The appellant testified to acts of cruelty which, if the testimony is true, entitled her to a divorce. These acts were specifically denied by the defendant while upon the witness stand. Both sides are in a measure corroborated. In view of this fact, we do not feel warranted in disturbing the judgment of the trial court. In cases of this character the trial judge has a much better opportunity to arrive at the truth than has this court from a mere reading of the evidence. He saw the witnesses in action and had an opportunity to observe and test their prejudices. The testimony of either the plaintiff or the defendant is essentially false. A leading of the record has failed to convince us that the truth lies with the plaintiff. The policy of the law as reflected by the decisions of this court is to deny divorces in doubtful cases. Bounds v. Bounds, 23 Wash. 593, 63 Pac. 1134.
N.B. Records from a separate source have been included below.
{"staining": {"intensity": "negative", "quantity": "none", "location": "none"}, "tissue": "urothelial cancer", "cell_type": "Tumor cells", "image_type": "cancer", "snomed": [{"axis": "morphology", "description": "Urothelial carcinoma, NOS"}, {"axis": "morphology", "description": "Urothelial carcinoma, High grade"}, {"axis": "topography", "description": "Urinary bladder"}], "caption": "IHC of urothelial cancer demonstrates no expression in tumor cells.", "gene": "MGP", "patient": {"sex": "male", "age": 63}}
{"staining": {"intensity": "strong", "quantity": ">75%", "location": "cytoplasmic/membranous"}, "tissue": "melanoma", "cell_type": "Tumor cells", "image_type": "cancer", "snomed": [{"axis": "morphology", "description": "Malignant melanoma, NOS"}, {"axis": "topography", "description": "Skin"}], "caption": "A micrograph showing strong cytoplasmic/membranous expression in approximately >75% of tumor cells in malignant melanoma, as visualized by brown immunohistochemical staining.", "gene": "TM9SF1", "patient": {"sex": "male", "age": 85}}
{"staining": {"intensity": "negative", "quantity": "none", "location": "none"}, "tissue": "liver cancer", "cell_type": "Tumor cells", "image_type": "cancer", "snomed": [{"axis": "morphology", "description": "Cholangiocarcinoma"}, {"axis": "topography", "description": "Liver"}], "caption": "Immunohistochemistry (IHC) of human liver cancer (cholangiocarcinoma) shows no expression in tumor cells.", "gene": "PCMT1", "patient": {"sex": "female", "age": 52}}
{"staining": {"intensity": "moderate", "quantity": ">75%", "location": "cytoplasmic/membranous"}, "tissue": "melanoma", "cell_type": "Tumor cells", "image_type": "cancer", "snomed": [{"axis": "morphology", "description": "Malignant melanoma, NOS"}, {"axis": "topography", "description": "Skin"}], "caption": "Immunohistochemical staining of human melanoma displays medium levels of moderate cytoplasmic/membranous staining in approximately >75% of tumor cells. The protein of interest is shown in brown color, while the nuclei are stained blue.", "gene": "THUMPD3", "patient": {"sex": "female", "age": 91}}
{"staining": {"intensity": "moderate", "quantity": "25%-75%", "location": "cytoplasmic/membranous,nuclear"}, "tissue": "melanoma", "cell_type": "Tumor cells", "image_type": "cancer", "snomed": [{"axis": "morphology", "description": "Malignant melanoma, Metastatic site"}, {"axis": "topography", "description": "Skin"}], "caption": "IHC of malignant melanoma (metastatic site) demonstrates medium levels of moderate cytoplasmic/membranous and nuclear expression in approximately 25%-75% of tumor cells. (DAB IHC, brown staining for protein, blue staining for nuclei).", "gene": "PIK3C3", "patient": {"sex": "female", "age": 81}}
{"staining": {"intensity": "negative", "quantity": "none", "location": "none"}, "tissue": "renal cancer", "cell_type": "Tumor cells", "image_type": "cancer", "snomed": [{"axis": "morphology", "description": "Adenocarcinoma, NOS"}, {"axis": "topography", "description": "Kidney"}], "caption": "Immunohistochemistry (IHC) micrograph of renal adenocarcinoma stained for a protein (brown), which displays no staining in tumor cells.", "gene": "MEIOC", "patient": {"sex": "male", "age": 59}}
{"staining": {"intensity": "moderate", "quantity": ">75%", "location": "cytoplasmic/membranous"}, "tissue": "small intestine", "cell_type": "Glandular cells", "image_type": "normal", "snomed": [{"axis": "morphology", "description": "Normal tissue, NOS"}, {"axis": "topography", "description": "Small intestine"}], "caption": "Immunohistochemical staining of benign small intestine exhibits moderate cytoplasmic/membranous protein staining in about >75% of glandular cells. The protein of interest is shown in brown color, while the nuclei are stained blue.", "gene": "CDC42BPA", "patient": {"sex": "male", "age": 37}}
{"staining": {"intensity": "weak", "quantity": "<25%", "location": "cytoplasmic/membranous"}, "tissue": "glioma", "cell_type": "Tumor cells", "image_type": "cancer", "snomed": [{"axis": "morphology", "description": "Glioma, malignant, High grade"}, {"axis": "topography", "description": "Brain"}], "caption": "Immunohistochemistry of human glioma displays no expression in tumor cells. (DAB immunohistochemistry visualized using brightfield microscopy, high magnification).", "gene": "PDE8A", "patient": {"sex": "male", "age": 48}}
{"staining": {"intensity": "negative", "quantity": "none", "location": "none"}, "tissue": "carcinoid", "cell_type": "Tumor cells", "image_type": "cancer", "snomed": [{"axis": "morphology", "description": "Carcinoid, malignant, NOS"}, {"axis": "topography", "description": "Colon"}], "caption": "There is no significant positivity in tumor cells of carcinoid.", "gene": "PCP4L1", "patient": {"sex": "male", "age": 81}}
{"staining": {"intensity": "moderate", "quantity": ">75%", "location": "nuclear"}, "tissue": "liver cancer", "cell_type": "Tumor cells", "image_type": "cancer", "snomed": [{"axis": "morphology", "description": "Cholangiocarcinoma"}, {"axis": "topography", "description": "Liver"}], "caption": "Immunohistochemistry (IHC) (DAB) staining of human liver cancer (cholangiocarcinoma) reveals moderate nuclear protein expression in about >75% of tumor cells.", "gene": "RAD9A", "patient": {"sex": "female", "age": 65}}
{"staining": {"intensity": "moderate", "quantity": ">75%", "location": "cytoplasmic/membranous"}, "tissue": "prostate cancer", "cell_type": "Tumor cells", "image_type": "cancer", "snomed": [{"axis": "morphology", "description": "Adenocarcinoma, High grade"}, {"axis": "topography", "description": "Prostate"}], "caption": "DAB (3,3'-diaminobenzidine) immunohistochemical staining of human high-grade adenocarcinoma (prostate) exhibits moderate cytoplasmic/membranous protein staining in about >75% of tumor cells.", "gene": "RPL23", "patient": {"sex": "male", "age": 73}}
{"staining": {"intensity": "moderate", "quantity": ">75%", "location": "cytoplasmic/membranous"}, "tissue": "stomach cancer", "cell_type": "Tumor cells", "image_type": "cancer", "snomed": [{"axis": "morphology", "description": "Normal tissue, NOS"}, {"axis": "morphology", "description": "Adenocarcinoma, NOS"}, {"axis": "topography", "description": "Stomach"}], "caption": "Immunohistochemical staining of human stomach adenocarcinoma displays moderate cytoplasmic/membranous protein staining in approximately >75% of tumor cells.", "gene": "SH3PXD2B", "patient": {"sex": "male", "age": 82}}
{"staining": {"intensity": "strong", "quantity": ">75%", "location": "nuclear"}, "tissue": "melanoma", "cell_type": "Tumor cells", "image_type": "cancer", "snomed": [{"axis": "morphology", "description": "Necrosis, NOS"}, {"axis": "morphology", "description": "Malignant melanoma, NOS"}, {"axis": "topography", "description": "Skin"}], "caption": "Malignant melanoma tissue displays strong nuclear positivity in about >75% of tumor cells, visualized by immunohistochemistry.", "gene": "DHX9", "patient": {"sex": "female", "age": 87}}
Error is assigned in that the trial court denied the appellant’s motion for counsel fees and suit money at the time of the commencement of the action, and in denying her motion for reasonable counsel fees after the dismissal of the case. The code, Rem. & Bal., § 988 (P. C. 159 § 13), clothes the trial court with a discretion in these matters, which will not be reviewed except for abuse. Arey v. Arey, 22 Wash. 261, 60 Pac. 724; Willey v. Willey, 22 Wash. 115, 60 Pac. 145, 79 Am. St. 923; Lee v. Lee, 3 Wash. 236, 28 Pac. 355.

In the Willey case, the court said:

“The amount allowed as suit money and attorney’s fees is peculiarly within the discretion of the superior court, and it does not appear that there was any abuse of that discretion in the order made.”

In the Lee case, the court, in addressing itself to this question, said:

“And while we might not consider the whole sum awarded as reasonable, under the circumstances, if the question were left to our determination, still, the court having exercised its *286discretion in the matter, we do not think its action should be here reviewed.”

After the entry of the judgment of dismissal the court, on the application of the appellant, allowed her $25 as suit money and $50 as attorney’s fees. The court found that the property was not worth to exceed $5,000. The evidence shows a large indebtedness, some of it in the form of liens against the property. Upon the entire record, we are not prepared to say that there was an abuse of discretion.

The judgment is affirmed.

Parker, Chadwick, and Main, JJ., concur.